In total, Beijing has poured over $240 billion into sub-Saharan Africa since 2000 to secure access to critical resources. Mines like Tenke Fungurume, acquired from US mining giant Freeport-McMoRan in 2016 for $2.65 billion by China Molybdenum, show how China has methodically captured the minerals supply chain.
These minerals are central to Trump’s trade war with China. Cobalt powers lithium-ion batteries critical for electric cars, smartphones and renewable energy storage. Copper is used in electrical grids, wind turbines and advanced weaponry like hypersonic missiles, while lithium and tantalum enable next-generation batteries and military electronics, including drones and tank armor. America is now intensifying its stockpiling efforts as China’s control of these minerals poses a growing threat to US industrial capacity and national security. But it is a decades-long lag that Trump is racing to overcome.
Tshisekedi’s presidency is under severe strain. The Rwanda-backed M23 rebels have surged through eastern Congo, exploiting the nation’s instability to devastating effect. Since November, M23 has captured Goma, North Kivu’s million-strong capital, and Bukavu in South Kivu. They also seized Walikale, a mineral-rich trading post – their deepest westward advance – and control roughly half of North Kivu, with support from an estimated 3,000 to 4,000 Rwandan troops. The rebels have disrupted trade routes, displaced 780,000 people and left thousands of dead, plunging the region into chaos. Last month M23 withdrew from Walikale ahead of peace talks, allowing the DRC army to reclaim it in early April – a rare victory amid a string of defeats.
Tshisekedi’s attempts to rally allies have faltered. South Africa sent a force of 5,000 to Congo but then withdrew them after losing 19 soldiers; Burundi’s troops retreated after Bukavu’s fall; the UN’s 11,000-strong Monusco mission in the DRC has been ineffective. Private military contractors working for the government are said to have abandoned their posts. With his army’s earlier retreats marred by looting, Tshisekedi is leading a crumbling state, prompting him to appeal for US assistance.
Trump’s plan is to redraw supply routes from the DRC to reduce its reliance on China. A key part of that strategy is the $1.6 billion Lobito Corridor rail project, which will carry minerals like cobalt and copper from inland DRC and from Zambia to Angola’s Atlantic coast – bypassing Chinese-dominated lorry export routes through Tanzania and South Africa. Once complete, the corridor will allow direct shipments from the port of Lobito to the United States and other western markets, cutting Beijing out of the loop.
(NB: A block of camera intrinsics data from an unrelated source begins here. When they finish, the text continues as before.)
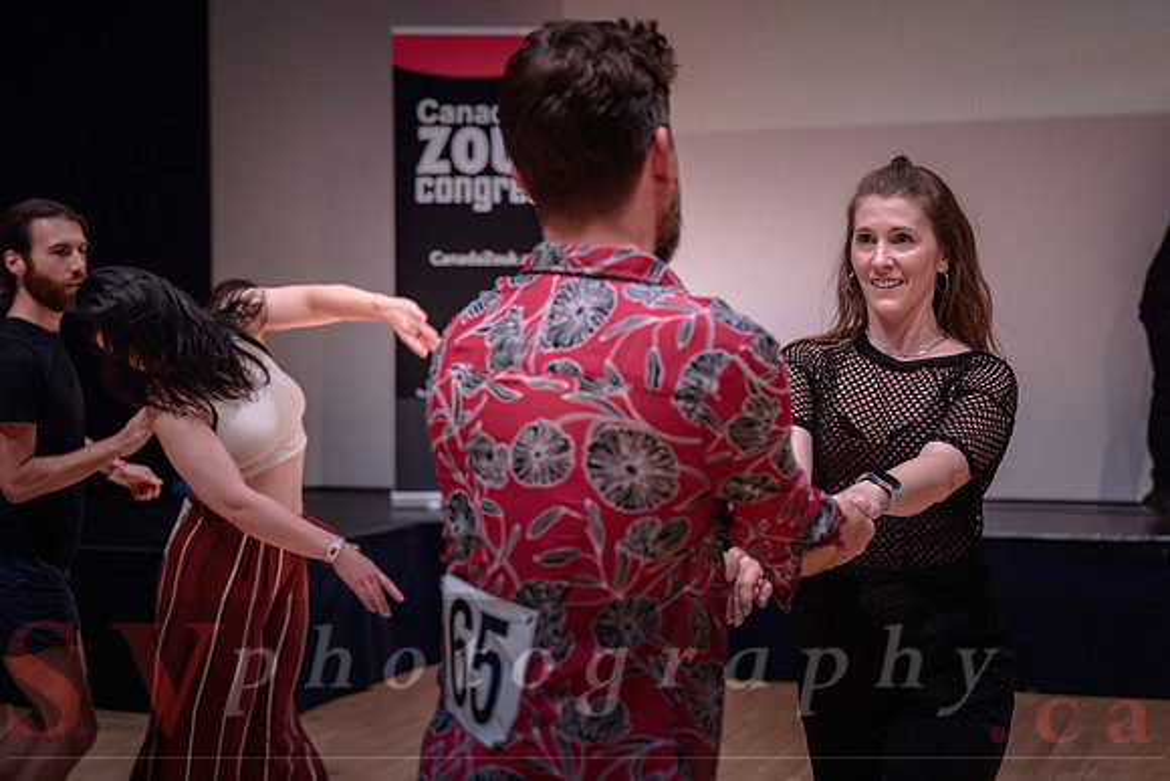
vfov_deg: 22.9
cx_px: 685
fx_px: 1922
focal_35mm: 59
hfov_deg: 33.8
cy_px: 447
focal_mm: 50
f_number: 2.8
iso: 1600
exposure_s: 1/200
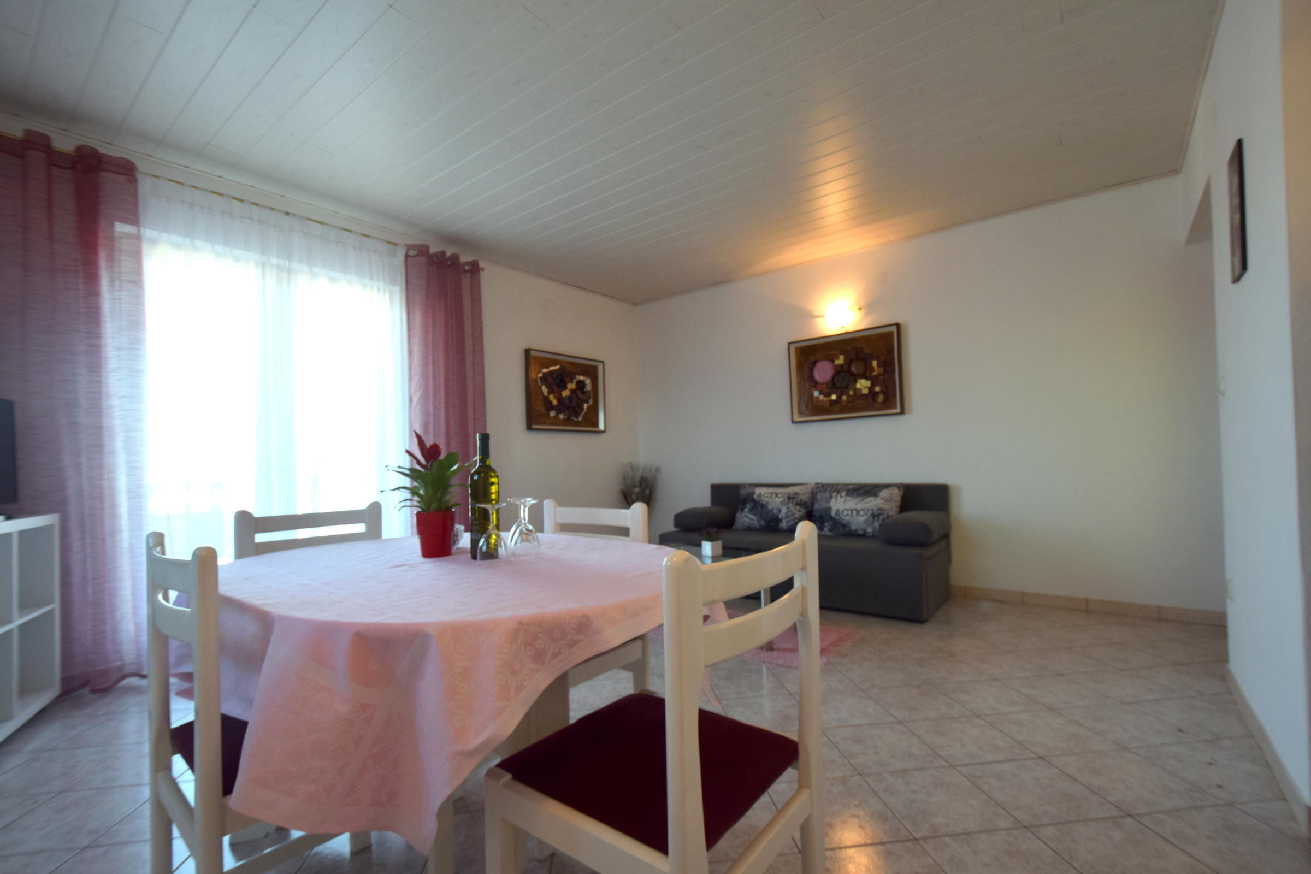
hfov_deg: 100.4
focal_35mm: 15
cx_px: 656
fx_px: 546
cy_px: 437
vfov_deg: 77.3
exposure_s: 1/100
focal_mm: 10
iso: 400
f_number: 5
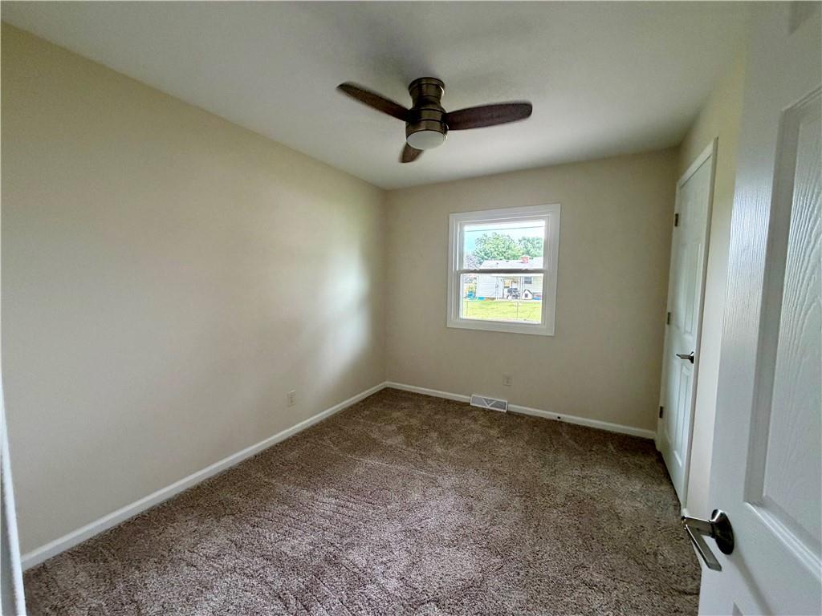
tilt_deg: -5.3
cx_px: 411
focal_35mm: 14
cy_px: 308
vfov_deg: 85.7
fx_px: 332
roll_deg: +0.9
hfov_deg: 102.1
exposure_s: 1/108
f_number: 2.2
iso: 320
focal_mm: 2.22
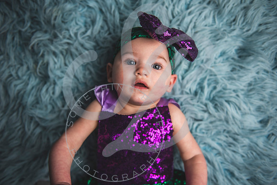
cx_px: 138
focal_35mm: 34
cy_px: 92
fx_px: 262
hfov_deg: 55.8
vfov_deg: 38.9
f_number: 2.8
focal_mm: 34
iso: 100
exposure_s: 1/160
At the same time, Trump is pushing US firms to invest in Congo’s mining sector and expanding their minerals refining capacity – potentially by using government-controlled facilities as processing hubs.
Trump’s model for the DRC appears to be like the Ukraine deal, with strategic minerals like nickel negotiated as compensation for military and financial assistance already being provided by the US. Success in the DRC could free the US from Beijing’s dominance while stabilizing Tshisekedi’s beleaguered government. Failure risks escalation with Rwanda, which denies backing M23 but has threatened reprisals.
Trump realizes the US is dangerously exposed to China’s chokehold on critical minerals. By leveraging military assistance to Tshisekedi, who desperately needs it to survive a civil war, Trump has a way in. But sending a family member like Boulos isn’t enough. The strategy hinges on US companies falling in line – massive investment will be required, a process that will take years. How willing American firms are to operate in a country mired in conflict and corruption could determine whether Trump’s trade war gambit gains traction or collapses under its own ambition.